Шпагу князю Оболенскому! (сборник) - Валерий Гусев
Шрифт:
Интервал:
Закладка:
— Благодарю, шериф. Доброй ночи, — и долго смотрел ему вслед, прищурив глаз, покачивая головой, словно к чему-то примериваясь, как бы половчее взять, чтобы не ошибиться.
С утра Андрей заглянул в магазин — проверить, не отпускает ли Евдокия водку. При его появлении несколько мужиков озабоченно выбрались из очереди и, будто вспомнив неотложные дела, гуськом, послушно, по-детски подталкивая друг друга в спины, вышли на улицу. Один только Петрухин задержался; улыбаясь, поднес к козырьку кепки крепко сжатую ладонь, из которой торчали уголки смятых рублевок.
— Ты что выходной сегодня? — строго поинтересовался Андрей.
— Радость у меня в дому, Сергеич, такая радость: у Машки зубик прорезался! Дай команду Дуське, чтоб горючего отпустила, а? Вечером-то не успею.
— У тебя, Петрухин, Машка-то, кажется, пятая по счету? — Андрей чувствовал, что вся очередь с большим вниманием прислушивается к их разговору, ждет — чем он разрешится.
— Пятая, пятая, Сергеич, меньшенькая — такая славная получилась — уж и не знаю в кого!
В очереди засмеялись.
— Вот я и считаю, — продолжал Андрей. — Роды, крестины… Ведь крестил?
— Теща носила, а как же?
— Дни рождения отмечаешь? Как в первый класс идут — тоже? Да и каждому по двадцать восемь зубов положено, верно? Не сопьешься, Петрухин?
Петрухин обиделся:
— Вот свои будут у тебя — тогда поймешь мою радость, которую ты испортил.
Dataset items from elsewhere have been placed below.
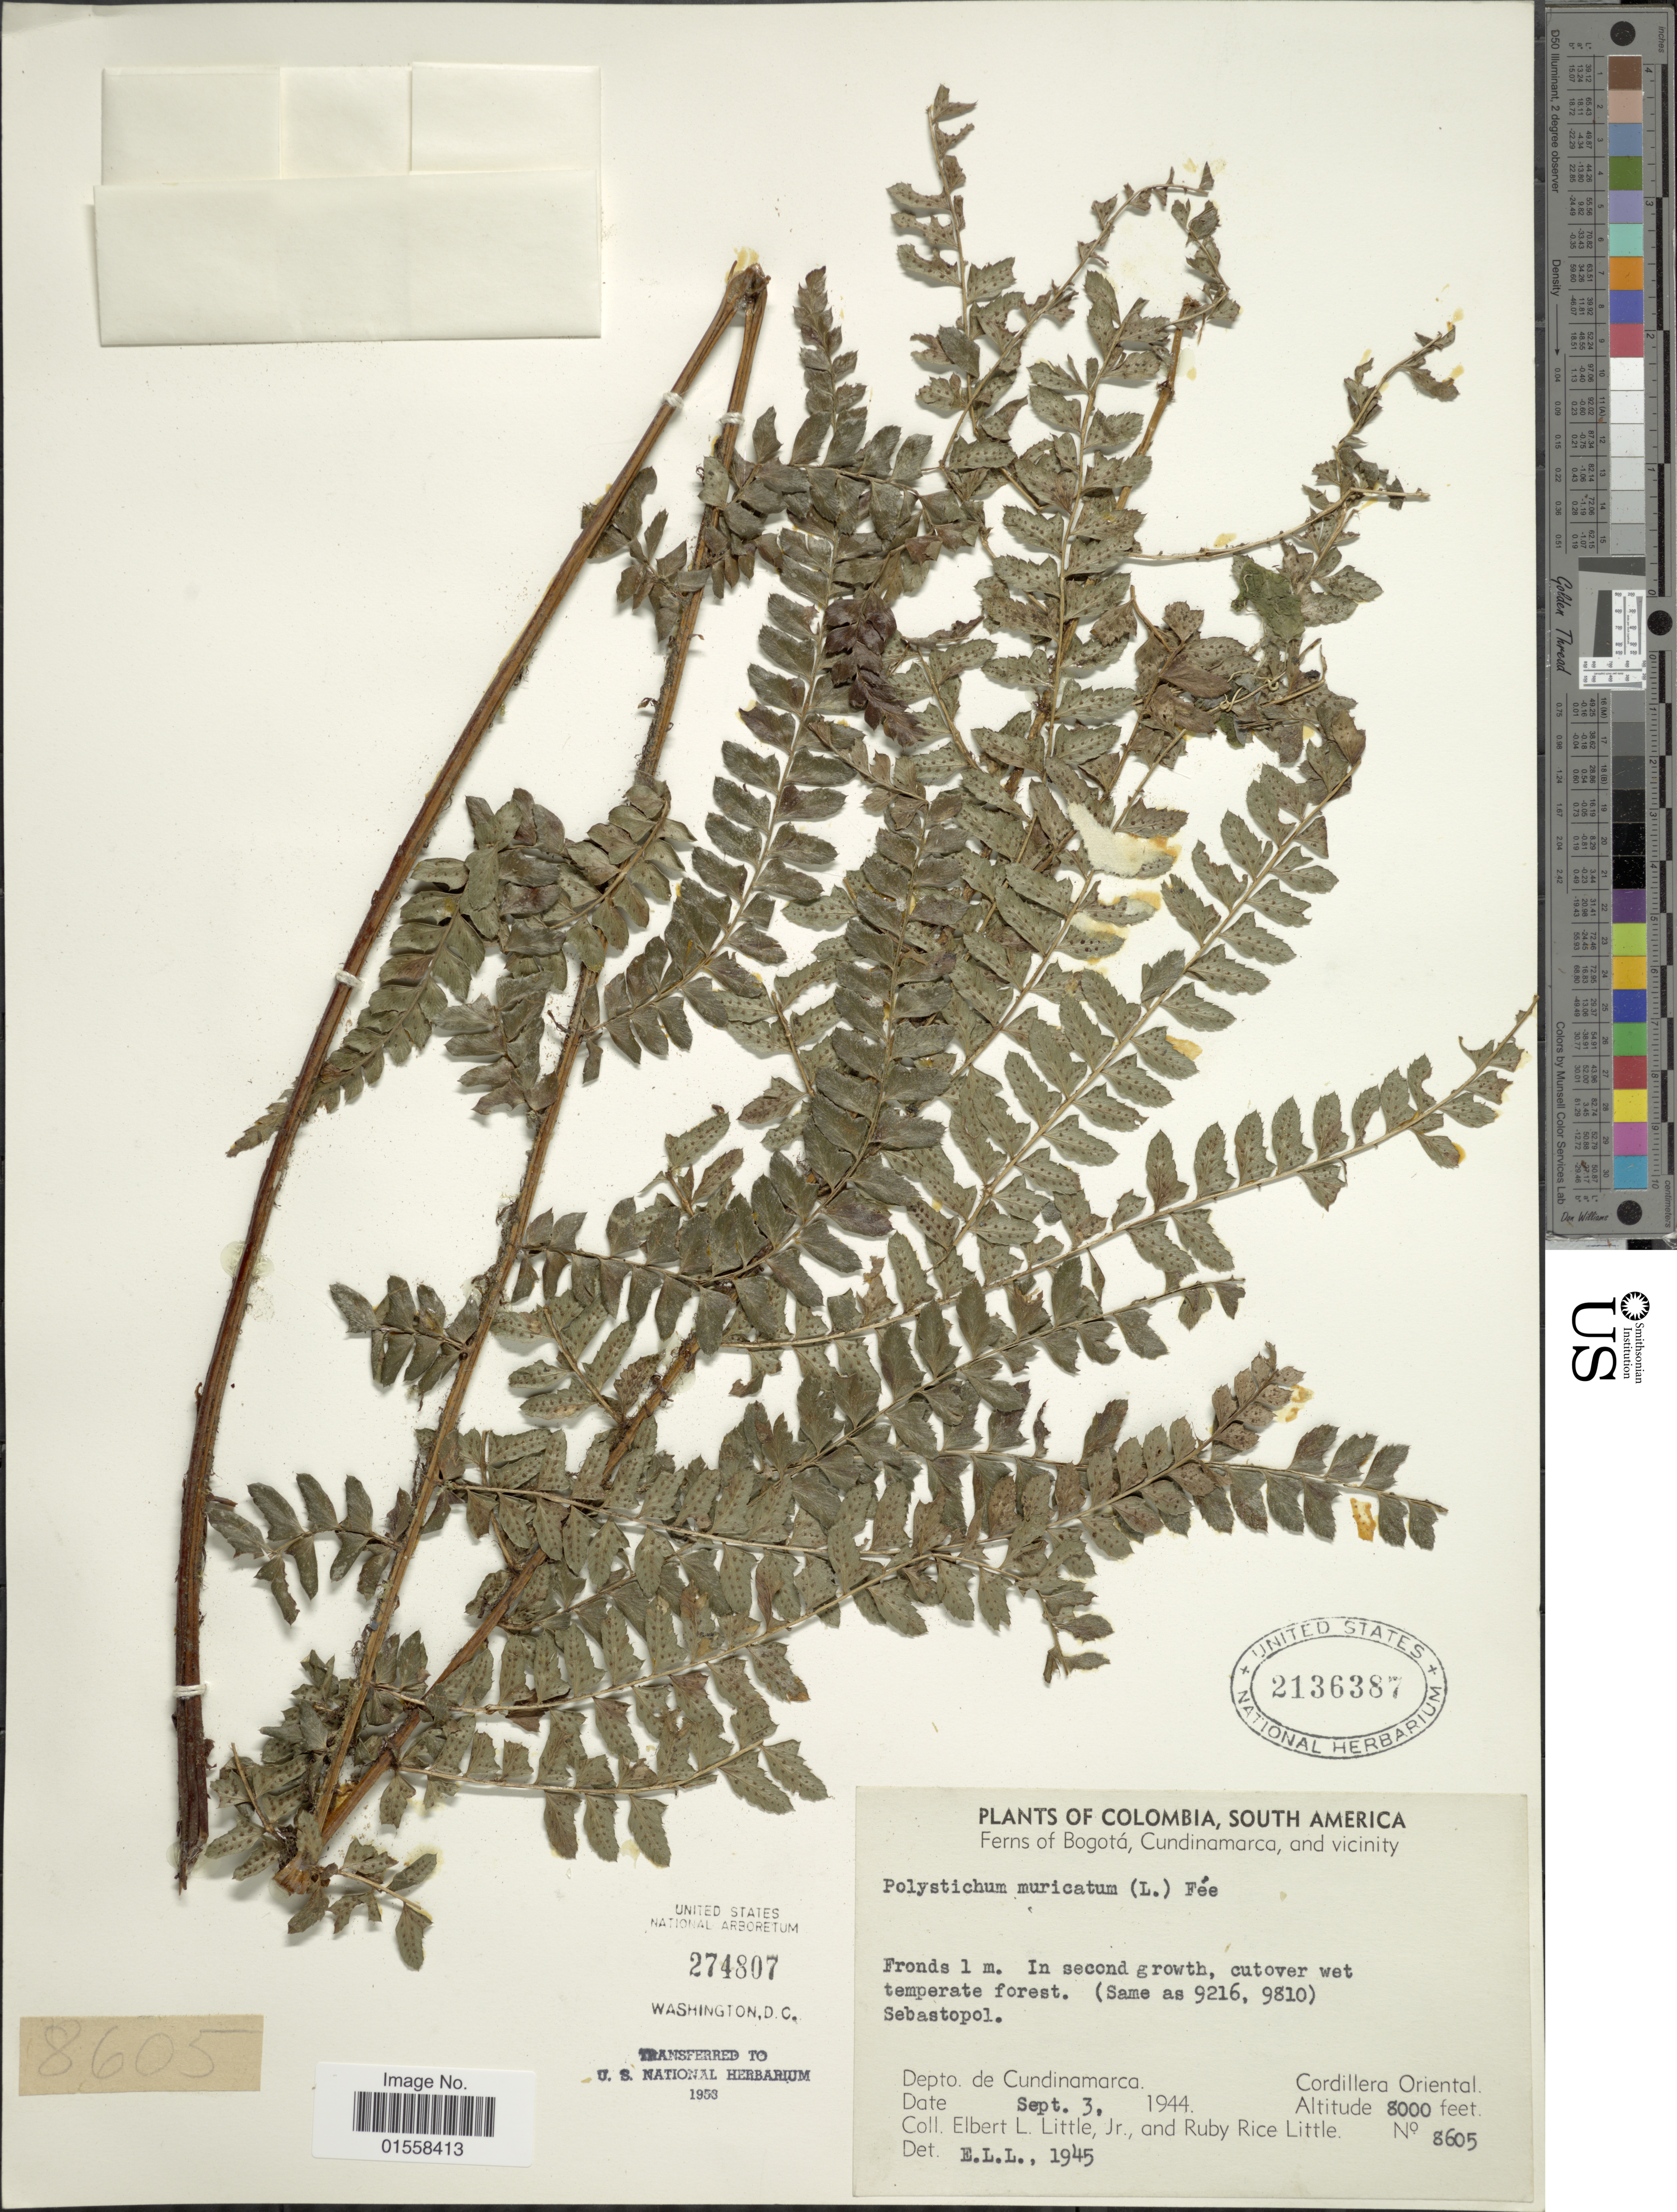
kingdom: Plantae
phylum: Tracheophyta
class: Polypodiopsida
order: Polypodiales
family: Dryopteridaceae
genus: Polystichum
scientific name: Polystichum muricatum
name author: (L.) Fée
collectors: E. L. Little & R. R. Little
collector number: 8605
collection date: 1944-09-03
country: Colombia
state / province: Cundinamarca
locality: Columbia, South America. Bogota, Cundinamarca and vicinity, Depto. de Cundinamarca, Cordillera Oriental.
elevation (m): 2438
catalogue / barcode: US 2136387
— Ты лучше Машке на зубок вещицу какую купи — пользы больше, посоветовала Евдокия. — Свои-то зубы все уже пропил.
Опять засмеялись, потому что зубов у Петрухина осталось через один.
— Не куплю! — вконец расстроился он. — Вот именно у тебя и не куплю! В Оглядкино не поленюсь за гостинцем сходить, а у тебя не буду. Вот! — и хлопнул дверью.
Заглядывающие с интересом в окна мужики попрыгали с завалинки.
Когда Андрей вышел, они, собравшись в кружок вокруг Петрухина, о чем-то тихонько советовались, иногда сквозь шепот прорывался матерок. Завидя Андрея, разошлись. Кто-то незло погрозил ему кулаком в спину.
Андрей присел на скамейку, сняв фуражку, положил ее рядом.
В селе было тихо. Изредка гремело ведро, падая в колодец, слышался где-то на дальнем конце стук топора. Сильно пахло горьким дымом — на огородах и во дворах сжигали ботву и палые листья.
Во дворе у председателя во всю мочь заорал запоздалый петух. Он был большой охотник до соседских кур и потому, видно, утомленный дневными похождениями, бессовестно просыпал свою утреннюю смену. Когда он, спохватившись, горланил на все село, ему злобно, коротко, будто взлаивали молодые псы, отвечали обманутые, оскорбленные соперники.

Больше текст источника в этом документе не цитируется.